Unfortunately, due to circumstances beyond my control, the first session of this game has been postponed for a week.  However, I do have access to all but one of the characters, so I'm gonna post up bios of each of the PCs:

Angcuru, Last Warder of Velsephaya, Elven Knight of Twin Swords-The only remaining Elven Warder on the mainland, Angcuru is a descendant of the founder of the Warders, but his family line hides a dark secret: his ancestors split over ideological lines 5,000 years ago; his great-grandfather Ardus founded the Warders, while that elf's brother Dathan led a cult of demon worshippers against the elven crown.  Both Ardus and Dathan are now trapped in swords(Stormbrand and Balefire, respectively) that Angcuru wields.  Angcuru's mystical heritage and training are evident: His speed is blinding to mortals, he can run along walls and even climb the sheerest ceilings without effort, and his reflexes are sharpened to a razor's edge.

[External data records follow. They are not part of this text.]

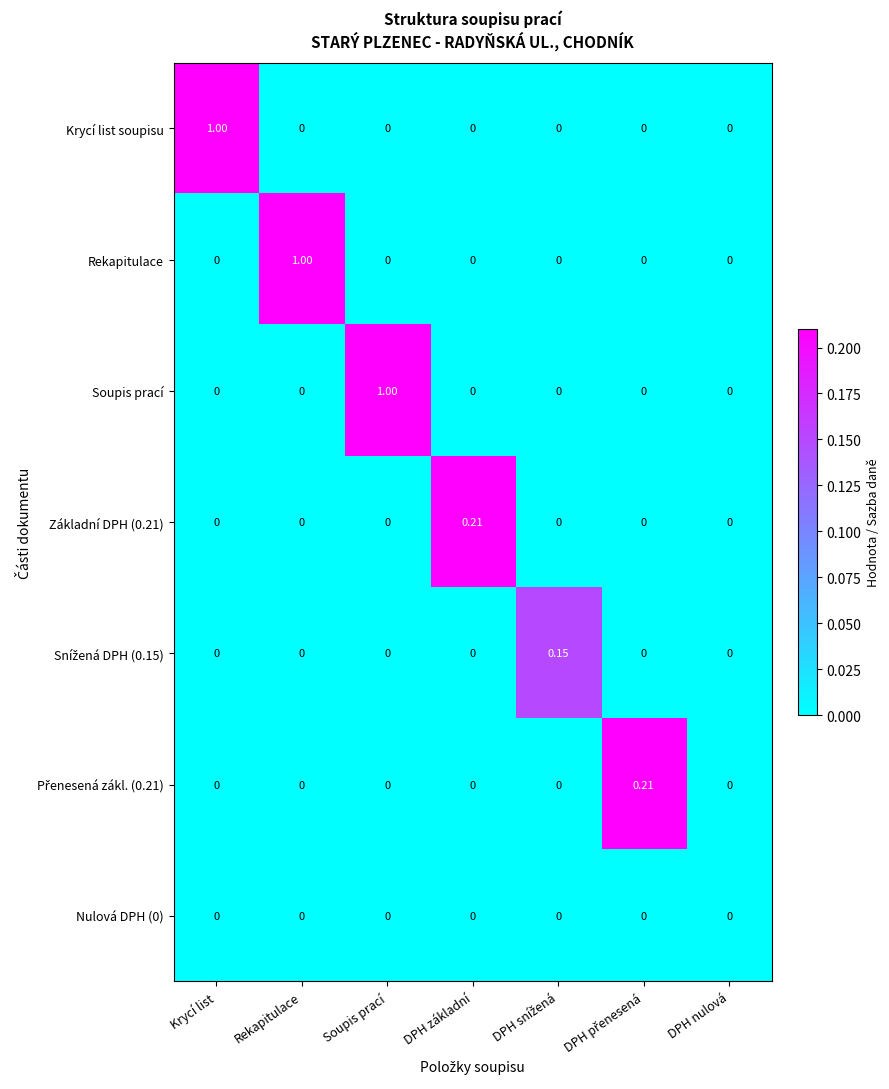

At which label does Rekapitulace reach its peak?

Rekapitulace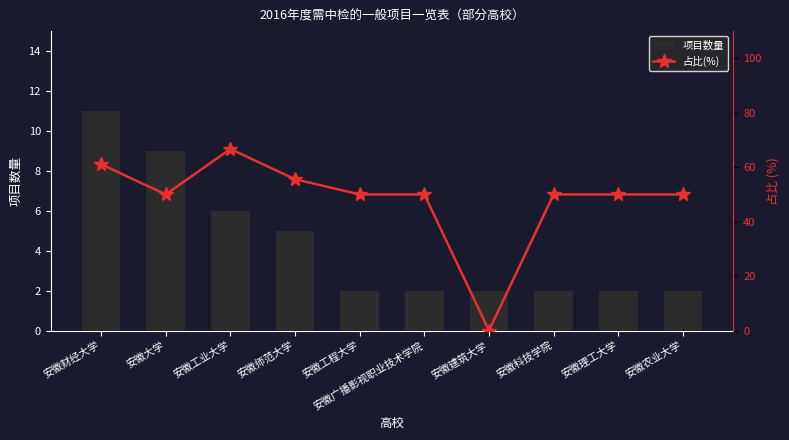

What is the label of the 9th bar from the right?

安徽大学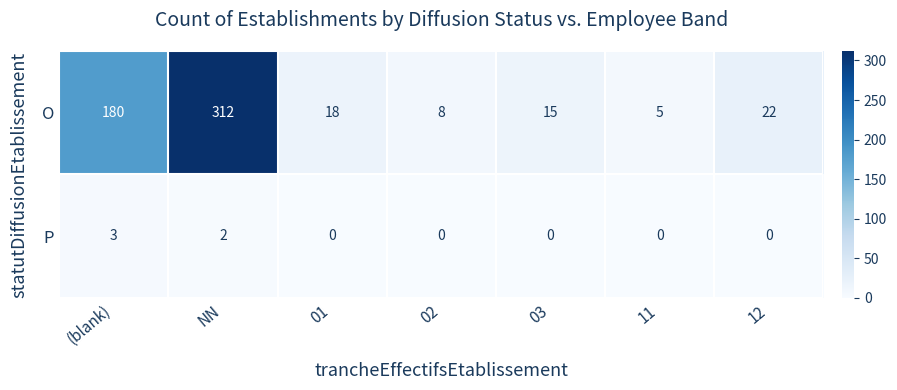

Rank the series at 03 from highest to lowest value.

O, P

Greymore Lawgenor, Prince of Hammerheim-A dwarven warrior-scholar originally from the stronghold of Khazak-Urborg, Greymore's father was to be king before he took Meyall, an elven maiden, as his bride.  Shamed, Greymore's family was stripped of their royal title by the usurper Theodren.  Greymore, in rebellion, found the lost dwarven city of Hammerheim deep in the southlands and now brings the fight to Theodren in his steam-powered armor, complete with flamethrower, steam-driven miniature gatling gun, and high-powered strength enhancers to help him lift a magical, fully customized sword-axe.  Greymore's armor is the latest in experimental, modular dwarven power armor, easily able to be disassembled and rebuilt by the ingenious Prince of Steam.

Agon the Avenger-Born in the Highlands of Norriath, Agon was the son of the King's most trusted knight, until the Head Inquisitor, Tremayne, framed his father for the murder of a noblewoman Tremayne had been carrying on an affair with and had him executed.  On the run, his family name stricken from the Histories of Norriath, Agon swore revenge and called upon the goddess Ashnod, Mistress of Battle, to grant him the strength for his holy vengeance, whereupon he passed out.  Upon his awakening, Agon found that he could fly, punch through solid stone, sense attacks a moment before they happened, and move so fast his opponents seemed to slow down.  Flying to the remote Mountain of Fangorn, Agon found his father's armor, inscribed with the symbol of the Knights of Norriath; donning it, he became Agon the Avenger, sworn to fight alongside Angcuru, Greymore, and Tak until Norriath was free of Tremayne's influence.

Tak der Griss-Once a bored son of a noble in Norriath, Tak der Griss dreamed of a life of adventure and so, at the age of 12, stole a horse from his father's land and rode to the east, to the forest of Velsephaya, the home of the elves.  Taken in by the elves, Tak was trained in the ways of magic and the ways of the forest, learning to crawl up trees like a spider crawls up it's web, and mastering the arcane arts.  When his family was destroyed by the machinations of Victor de Morangias, and his beloved adopted home of Velsephaya destroyed by the unholy alliance of Tremayne, Morangias, and King Theodren of the dwarves, Tak became a dark and brooding hero, a cauldron of seething power waiting to destroy all who oppose him and his companions.

Yes, this story is meant to be pulpy.  I do so hope it comes out that way.  I'll add in the 5th character when I get him from the player.


----------